═════ Extracted entries ═════
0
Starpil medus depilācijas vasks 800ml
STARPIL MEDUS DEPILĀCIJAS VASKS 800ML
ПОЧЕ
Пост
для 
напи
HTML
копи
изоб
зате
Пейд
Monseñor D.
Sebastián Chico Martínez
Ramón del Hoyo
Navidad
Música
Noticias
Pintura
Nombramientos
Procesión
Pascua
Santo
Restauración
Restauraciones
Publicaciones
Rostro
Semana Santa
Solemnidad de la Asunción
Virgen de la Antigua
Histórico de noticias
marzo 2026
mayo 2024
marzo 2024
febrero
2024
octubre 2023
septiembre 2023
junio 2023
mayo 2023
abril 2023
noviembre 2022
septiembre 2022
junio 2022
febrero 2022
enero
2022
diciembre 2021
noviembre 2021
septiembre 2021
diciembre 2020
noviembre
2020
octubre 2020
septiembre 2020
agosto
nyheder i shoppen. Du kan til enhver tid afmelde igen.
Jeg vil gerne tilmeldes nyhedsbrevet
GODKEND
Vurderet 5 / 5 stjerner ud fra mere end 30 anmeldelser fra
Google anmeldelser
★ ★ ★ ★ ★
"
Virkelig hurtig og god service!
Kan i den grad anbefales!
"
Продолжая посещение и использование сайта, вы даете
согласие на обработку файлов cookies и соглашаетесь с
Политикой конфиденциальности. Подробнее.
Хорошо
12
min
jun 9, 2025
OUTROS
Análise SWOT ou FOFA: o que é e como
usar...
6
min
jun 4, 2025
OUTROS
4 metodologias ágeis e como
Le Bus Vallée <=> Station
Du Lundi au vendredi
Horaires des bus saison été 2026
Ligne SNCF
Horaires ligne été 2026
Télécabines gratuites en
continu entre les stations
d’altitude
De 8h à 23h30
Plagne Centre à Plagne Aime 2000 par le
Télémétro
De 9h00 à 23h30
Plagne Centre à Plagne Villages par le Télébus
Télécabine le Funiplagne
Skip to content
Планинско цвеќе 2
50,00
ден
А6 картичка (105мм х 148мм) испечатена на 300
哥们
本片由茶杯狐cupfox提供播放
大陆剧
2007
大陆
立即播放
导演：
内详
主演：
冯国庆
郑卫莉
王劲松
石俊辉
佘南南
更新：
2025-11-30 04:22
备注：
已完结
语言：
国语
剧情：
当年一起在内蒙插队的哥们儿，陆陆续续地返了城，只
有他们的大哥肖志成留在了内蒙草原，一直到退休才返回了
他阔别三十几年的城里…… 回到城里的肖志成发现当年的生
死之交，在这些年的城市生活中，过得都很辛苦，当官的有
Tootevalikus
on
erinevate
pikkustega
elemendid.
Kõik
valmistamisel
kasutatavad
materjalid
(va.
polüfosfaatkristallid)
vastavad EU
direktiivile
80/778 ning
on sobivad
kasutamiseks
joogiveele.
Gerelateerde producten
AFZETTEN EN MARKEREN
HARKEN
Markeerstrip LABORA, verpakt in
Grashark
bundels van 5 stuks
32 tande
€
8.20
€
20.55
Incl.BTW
═════
* [Problem description] A word-for-word restatement of every record above is expected.

* [Task response]
0
Starpil medus depilācijas vasks 800ml
STARPIL MEDUS DEPILĀCIJAS VASKS 800ML
ПОЧЕ
Пост
для 
напи
HTML
копи
изоб
зате
Пейд
Monseñor D.
Sebastián Chico Martínez
Ramón del Hoyo
Navidad
Música
Noticias
Pintura
Nombramientos
Procesión
Pascua
Santo
Restauración
Restauraciones
Publicaciones
Rostro
Semana Santa
Solemnidad de la Asunción
Virgen de la Antigua
Histórico de noticias
marzo 2026
mayo 2024
marzo 2024
febrero
2024
octubre 2023
septiembre 2023
junio 2023
mayo 2023
abril 2023
noviembre 2022
septiembre 2022
junio 2022
febrero 2022
enero
2022
diciembre 2021
noviembre 2021
septiembre 2021
diciembre 2020
noviembre
2020
octubre 2020
septiembre 2020
agosto
nyheder i shoppen. Du kan til enhver tid afmelde igen.
Jeg vil gerne tilmeldes nyhedsbrevet
GODKEND
Vurderet 5 / 5 stjerner ud fra mere end 30 anmeldelser fra
Google anmeldelser
★ ★ ★ ★ ★
"
Virkelig hurtig og god service!
Kan i den grad anbefales!
"
Продолжая посещение и использование сайта, вы даете
согласие на обработку файлов cookies и соглашаетесь с
Политикой конфиденциальности. Подробнее.
Хорошо
12
min
jun 9, 2025
OUTROS
Análise SWOT ou FOFA: o que é e como
usar...
6
min
jun 4, 2025
OUTROS
4 metodologias ágeis e como
Le Bus Vallée <=> Station
Du Lundi au vendredi
Horaires des bus saison été 2026
Ligne SNCF
Horaires ligne été 2026
Télécabines gratuites en
continu entre les stations
d’altitude
De 8h à 23h30
Plagne Centre à Plagne Aime 2000 par le
Télémétro
De 9h00 à 23h30
Plagne Centre à Plagne Villages par le Télébus
Télécabine le Funiplagne
Skip to content
Планинско цвеќе 2
50,00
ден
А6 картичка (105мм х 148мм) испечатена на 300
哥们
本片由茶杯狐cupfox提供播放
大陆剧
2007
大陆
立即播放
导演：
内详
主演：
冯国庆
郑卫莉
王劲松
石俊辉
佘南南
更新：
2025-11-30 04:22
备注：
已完结
语言：
国语
剧情：
当年一起在内蒙插队的哥们儿，陆陆续续地返了城，只
有他们的大哥肖志成留在了内蒙草原，一直到退休才返回了
他阔别三十几年的城里…… 回到城里的肖志成发现当年的生
死之交，在这些年的城市生活中，过得都很辛苦，当官的有
Tootevalikus
on
erinevate
pikkustega
elemendid.
Kõik
valmistamisel
kasutatavad
materjalid
(va.
polüfosfaatkristallid)
vastavad EU
direktiivile
80/778 ning
on sobivad
kasutamiseks
joogiveele.
Gerelateerde producten
AFZETTEN EN MARKEREN
HARKEN
Markeerstrip LABORA, verpakt in
Grashark
bundels van 5 stuks
32 tande
€
8.20
€
20.55
Incl.BTW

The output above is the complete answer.